_ASSIGNMENT_. Use the entries below and reproduce exactly the lines from the one containing "Fig 1. Overview" down to the one containing "Table 6. Evaluation", both of them included.

_DATA PROVIDED_.
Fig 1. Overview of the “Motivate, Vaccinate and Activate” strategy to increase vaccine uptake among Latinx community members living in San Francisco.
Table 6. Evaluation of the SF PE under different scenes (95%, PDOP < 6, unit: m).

==

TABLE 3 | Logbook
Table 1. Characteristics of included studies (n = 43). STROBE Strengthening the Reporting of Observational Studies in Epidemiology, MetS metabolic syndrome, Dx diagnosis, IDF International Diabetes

_EXPECTED OUTPUT_.
Fig 1. Overview of the “Motivate, Vaccinate and Activate” strategy to increase vaccine uptake among Latinx community members living in San Francisco.
Table 6. Evaluation of the SF PE under different scenes (95%, PDOP < 6, unit: m).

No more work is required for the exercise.